Trecho
========================

EUA dizem que reunião com Irã foi 'breve e cordial'

O enviado dos EUA ao Afeganistão, Richard Holbrooke, teve uma reunião cordial e não planejada com o vice-ministro do Exterior iraniano, Mohammed Mehdi Akhoundzadeh, em Haia na terça-feira, disse a secretária de Estado norte-americana, Hillary Clinton.

REUTERS

31 de março de 2009 | 13h52

Em coletiva de imprensa concedida no encerramento de uma conferência internacional sobre o Afeganistão, Hillary disse: "Durante a conferência, hoje, nosso representante especial para o Afeganistão e Paquistão, Richard Holbrooke, teve um encontro breve e cordial com o chefe da delegação iraniana."

"O encontro não focou qualquer coisa substancial. Foi cordial, não tinha sido planejado, e eles concordaram em manter contato."

Embora o novo governo dos EUA tenha dito que quer aproximar-se do Irã, Hillary descartou a possibilidade de gestos importantes com o Irã na reunião em Haia e havia dito anteriormente não ter planos para um encontro separado com o vice-ministro do Exterior iraniano.

Em referência ao discurso de Akhoundzadeh, Hillary disse: "A intervenção do representante iraniano apresentou algumas idéias muito claras que vamos discutir juntos."

Hillary disse que durante a conferência uma carta do governo dos EUA foi entregue ao Irã, pedindo ajuda humanitária para três norte-americanos no Irã que, segundo ela, não estão conseguindo retornar aos EUA.

========================

Dados registrados
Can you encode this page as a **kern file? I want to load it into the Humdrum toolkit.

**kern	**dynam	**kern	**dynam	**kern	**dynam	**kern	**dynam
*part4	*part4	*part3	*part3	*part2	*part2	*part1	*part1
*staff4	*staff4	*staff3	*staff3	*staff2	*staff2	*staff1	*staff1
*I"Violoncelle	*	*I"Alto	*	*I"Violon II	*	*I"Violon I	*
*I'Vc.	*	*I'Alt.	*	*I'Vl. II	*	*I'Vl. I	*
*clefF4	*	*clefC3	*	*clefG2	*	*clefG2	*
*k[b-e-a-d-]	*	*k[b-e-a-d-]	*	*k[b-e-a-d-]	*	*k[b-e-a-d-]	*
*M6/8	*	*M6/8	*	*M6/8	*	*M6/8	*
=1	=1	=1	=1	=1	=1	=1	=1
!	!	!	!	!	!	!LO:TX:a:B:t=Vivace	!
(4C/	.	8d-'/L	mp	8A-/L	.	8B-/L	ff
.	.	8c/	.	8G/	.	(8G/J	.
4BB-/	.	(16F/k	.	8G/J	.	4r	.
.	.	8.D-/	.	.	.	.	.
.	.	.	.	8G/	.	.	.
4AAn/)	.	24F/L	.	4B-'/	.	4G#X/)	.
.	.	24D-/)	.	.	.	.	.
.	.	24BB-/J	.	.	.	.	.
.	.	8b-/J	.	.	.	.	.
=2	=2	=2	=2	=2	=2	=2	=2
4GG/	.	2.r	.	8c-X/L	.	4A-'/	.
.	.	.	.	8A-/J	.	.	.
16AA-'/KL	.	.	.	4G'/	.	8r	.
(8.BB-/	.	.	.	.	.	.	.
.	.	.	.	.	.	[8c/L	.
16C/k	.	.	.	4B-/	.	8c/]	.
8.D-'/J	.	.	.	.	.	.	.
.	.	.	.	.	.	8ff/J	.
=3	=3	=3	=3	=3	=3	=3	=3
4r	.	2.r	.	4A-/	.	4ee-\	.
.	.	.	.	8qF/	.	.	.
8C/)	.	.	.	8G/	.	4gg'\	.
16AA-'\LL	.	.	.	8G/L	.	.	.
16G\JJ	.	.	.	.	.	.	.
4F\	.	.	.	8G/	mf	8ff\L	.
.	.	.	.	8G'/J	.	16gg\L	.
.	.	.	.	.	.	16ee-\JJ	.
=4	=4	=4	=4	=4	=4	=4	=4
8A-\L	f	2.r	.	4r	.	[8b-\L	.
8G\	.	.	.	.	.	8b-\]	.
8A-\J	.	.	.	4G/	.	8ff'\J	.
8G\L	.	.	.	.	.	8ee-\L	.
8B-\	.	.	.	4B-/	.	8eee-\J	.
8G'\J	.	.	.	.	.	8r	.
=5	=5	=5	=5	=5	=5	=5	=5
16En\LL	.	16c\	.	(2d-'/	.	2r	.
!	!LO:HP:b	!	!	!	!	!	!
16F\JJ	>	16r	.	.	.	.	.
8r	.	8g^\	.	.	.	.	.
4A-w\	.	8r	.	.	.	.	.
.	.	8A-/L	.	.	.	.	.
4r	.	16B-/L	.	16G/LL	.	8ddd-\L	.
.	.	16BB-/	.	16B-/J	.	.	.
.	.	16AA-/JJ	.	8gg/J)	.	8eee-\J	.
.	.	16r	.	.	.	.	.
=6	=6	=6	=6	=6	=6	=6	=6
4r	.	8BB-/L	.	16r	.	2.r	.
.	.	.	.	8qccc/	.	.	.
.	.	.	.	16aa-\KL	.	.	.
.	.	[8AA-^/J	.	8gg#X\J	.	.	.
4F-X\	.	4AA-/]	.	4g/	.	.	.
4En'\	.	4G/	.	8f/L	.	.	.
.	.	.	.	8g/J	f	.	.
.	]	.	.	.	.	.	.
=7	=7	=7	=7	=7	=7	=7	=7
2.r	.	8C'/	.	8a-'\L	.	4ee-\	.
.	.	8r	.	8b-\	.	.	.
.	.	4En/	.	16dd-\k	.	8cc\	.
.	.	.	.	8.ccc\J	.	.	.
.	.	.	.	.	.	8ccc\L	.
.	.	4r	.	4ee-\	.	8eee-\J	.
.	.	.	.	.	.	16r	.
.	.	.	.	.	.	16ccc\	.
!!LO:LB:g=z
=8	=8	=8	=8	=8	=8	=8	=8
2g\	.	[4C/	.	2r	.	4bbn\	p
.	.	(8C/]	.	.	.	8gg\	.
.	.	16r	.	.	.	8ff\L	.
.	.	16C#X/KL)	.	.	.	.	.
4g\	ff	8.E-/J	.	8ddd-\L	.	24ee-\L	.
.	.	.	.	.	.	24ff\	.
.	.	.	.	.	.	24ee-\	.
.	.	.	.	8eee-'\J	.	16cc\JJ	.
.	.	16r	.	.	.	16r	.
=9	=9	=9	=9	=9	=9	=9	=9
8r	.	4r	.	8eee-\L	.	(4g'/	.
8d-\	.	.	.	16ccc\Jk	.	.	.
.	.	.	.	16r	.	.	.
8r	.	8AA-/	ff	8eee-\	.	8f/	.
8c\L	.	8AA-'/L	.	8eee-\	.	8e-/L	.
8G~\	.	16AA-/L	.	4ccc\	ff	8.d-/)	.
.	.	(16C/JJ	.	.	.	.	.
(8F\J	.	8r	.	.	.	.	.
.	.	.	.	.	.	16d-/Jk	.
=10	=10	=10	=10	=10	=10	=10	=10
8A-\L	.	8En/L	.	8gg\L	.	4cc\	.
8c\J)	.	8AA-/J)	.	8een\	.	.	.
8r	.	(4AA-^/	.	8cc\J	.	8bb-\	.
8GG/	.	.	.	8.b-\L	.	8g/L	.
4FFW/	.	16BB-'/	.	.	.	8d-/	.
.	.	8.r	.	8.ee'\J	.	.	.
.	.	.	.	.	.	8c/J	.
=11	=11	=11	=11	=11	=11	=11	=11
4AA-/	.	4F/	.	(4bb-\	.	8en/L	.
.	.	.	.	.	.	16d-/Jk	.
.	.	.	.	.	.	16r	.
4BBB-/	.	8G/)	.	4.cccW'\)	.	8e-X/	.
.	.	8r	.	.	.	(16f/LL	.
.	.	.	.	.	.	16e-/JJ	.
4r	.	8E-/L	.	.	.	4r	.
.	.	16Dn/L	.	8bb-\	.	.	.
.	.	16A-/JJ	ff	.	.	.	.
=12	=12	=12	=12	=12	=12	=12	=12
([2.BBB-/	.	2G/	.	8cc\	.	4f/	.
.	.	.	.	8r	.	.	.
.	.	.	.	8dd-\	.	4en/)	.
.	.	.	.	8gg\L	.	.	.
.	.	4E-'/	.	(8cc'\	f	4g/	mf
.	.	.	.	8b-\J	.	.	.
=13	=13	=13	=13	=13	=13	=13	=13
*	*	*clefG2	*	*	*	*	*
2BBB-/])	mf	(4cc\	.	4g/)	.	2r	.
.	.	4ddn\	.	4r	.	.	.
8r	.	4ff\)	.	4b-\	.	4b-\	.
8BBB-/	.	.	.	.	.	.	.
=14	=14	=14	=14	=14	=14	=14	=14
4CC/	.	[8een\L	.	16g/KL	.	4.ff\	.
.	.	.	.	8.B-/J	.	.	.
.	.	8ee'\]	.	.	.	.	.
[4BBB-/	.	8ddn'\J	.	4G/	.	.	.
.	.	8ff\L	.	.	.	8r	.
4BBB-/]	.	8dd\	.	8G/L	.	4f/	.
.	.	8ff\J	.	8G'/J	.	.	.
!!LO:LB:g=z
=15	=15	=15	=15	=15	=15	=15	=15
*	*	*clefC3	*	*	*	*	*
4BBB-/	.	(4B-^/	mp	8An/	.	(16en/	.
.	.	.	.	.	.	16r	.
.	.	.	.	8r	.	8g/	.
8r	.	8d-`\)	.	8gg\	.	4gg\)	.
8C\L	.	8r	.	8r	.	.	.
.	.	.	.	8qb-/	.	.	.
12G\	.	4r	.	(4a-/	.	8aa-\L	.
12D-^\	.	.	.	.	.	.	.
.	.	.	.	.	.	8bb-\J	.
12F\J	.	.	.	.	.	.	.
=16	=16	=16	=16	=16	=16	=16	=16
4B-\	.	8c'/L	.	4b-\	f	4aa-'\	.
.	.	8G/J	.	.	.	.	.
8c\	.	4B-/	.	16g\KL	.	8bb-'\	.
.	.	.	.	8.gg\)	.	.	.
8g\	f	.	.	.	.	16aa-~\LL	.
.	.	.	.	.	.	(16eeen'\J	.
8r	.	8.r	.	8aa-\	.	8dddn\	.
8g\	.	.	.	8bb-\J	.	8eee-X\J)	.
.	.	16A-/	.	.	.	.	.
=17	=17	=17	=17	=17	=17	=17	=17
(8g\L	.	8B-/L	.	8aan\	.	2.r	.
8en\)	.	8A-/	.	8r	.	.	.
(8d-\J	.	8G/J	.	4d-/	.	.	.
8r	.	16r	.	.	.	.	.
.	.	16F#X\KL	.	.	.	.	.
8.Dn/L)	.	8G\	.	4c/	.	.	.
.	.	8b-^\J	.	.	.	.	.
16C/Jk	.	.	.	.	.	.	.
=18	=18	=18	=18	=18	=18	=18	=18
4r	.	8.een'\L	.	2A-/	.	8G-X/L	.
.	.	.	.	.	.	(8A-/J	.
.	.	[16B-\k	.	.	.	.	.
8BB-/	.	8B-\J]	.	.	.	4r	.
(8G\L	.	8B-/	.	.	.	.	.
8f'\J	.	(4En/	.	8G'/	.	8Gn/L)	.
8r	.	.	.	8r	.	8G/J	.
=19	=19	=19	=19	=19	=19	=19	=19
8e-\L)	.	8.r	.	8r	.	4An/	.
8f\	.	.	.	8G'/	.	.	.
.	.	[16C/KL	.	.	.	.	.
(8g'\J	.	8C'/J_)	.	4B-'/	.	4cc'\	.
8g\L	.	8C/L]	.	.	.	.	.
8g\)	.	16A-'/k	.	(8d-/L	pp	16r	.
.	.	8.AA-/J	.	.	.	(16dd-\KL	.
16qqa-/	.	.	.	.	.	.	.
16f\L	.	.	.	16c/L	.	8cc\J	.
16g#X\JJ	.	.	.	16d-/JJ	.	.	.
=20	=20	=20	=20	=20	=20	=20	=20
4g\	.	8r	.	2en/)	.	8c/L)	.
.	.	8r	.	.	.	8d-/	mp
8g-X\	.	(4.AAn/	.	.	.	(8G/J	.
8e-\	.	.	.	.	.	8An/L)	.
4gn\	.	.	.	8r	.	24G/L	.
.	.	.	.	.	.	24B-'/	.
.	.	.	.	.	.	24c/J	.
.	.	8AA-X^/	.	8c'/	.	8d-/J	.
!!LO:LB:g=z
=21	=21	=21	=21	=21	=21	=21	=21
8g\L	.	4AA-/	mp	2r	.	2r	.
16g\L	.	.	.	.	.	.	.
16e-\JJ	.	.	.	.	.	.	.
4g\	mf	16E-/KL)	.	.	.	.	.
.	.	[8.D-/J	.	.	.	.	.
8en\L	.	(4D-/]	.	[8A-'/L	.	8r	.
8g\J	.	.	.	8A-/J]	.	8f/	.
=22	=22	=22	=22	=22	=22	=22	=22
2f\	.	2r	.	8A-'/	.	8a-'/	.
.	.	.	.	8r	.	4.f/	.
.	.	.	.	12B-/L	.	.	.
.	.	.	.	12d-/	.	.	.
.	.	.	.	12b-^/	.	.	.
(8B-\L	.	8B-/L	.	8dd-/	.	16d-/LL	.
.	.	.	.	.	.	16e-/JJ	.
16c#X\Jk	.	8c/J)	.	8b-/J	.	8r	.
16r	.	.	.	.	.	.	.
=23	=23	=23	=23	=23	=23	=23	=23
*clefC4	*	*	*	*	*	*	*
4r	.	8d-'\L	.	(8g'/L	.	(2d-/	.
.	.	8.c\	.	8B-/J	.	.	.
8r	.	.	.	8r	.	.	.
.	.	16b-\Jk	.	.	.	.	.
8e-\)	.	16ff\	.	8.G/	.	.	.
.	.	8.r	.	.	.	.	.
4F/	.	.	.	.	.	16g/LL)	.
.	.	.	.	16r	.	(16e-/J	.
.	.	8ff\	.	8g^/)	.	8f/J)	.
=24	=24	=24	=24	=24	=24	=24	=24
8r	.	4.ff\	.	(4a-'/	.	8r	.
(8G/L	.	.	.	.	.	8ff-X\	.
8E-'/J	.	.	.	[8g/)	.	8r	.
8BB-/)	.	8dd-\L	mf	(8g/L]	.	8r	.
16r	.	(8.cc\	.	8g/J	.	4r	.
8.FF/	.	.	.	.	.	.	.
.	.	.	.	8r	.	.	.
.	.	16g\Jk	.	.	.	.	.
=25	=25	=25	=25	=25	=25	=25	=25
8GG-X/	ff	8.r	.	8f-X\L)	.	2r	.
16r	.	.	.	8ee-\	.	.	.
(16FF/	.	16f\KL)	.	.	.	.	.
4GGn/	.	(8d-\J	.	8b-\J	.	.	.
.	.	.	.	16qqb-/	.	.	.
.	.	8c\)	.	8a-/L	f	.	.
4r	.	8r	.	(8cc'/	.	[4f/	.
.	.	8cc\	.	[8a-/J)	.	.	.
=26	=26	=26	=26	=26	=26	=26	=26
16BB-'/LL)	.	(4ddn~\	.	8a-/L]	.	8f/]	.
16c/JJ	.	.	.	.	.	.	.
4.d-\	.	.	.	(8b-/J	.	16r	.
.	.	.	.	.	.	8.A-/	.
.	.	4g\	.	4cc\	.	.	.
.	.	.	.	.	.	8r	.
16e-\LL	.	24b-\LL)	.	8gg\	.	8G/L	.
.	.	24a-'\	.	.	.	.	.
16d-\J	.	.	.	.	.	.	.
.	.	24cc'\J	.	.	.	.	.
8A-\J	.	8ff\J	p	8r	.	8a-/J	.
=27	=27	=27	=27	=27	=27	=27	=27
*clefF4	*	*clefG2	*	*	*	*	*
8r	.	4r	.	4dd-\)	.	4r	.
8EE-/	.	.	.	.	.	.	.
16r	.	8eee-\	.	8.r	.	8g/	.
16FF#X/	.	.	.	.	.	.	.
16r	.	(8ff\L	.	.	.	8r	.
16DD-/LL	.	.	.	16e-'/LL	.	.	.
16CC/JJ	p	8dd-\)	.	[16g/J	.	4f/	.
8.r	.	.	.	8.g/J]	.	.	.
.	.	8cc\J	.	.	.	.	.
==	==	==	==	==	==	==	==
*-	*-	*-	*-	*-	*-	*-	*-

========================

Questões
1. Explique em uma a três frases por que, segundo a notícia sobre a reunião entre EUA e Irã, o governo dos EUA entregou uma carta ao Irã durante a conferência.
2. Retome a notícia sobre a reunião entre EUA e Irã a partir do ponto em que ela termina.

Resultados do exercício
1. A carta pedia ajuda humanitária para três norte-americanos no Irã. Segundo Hillary Clinton, eles não estão conseguindo retornar aos EUA.

2.
A secretária identificou os três como sendo Robert Levinson, um ex-agente do FBI que desapareceu há dois anos durante uma viagem de negócios ao Irã, e a jornalista freelancer iraniano-americana Roxana Saberi. A terceira pessoa, Esha Momeni, é um estudante iraniano-americano detido no Irã no ano passado.

O Departamento de Estado divulgou um trecho da carta: "Pedimos ao Irã que utilize todos seus meios para localizar e assegurar o retorno rápido e seguro de Robert Levinson, para conceder a libertação de Roxana Saberi e para autorizar as viagens de Roxana Saberi e Esha Momeni."

"Esses atos certamente constituiriam um gesto humanitário da República Islâmica do Irã, que seria condizente com o espírito de renovação e generosidade que marca o ano novo persa", disse Hillary.

O senador norte-americano Bill Nelson escreveu a Hillary na semana passada, exortando que tratasse do caso de Levinson com os iranianos enquanto estivesse em Haia.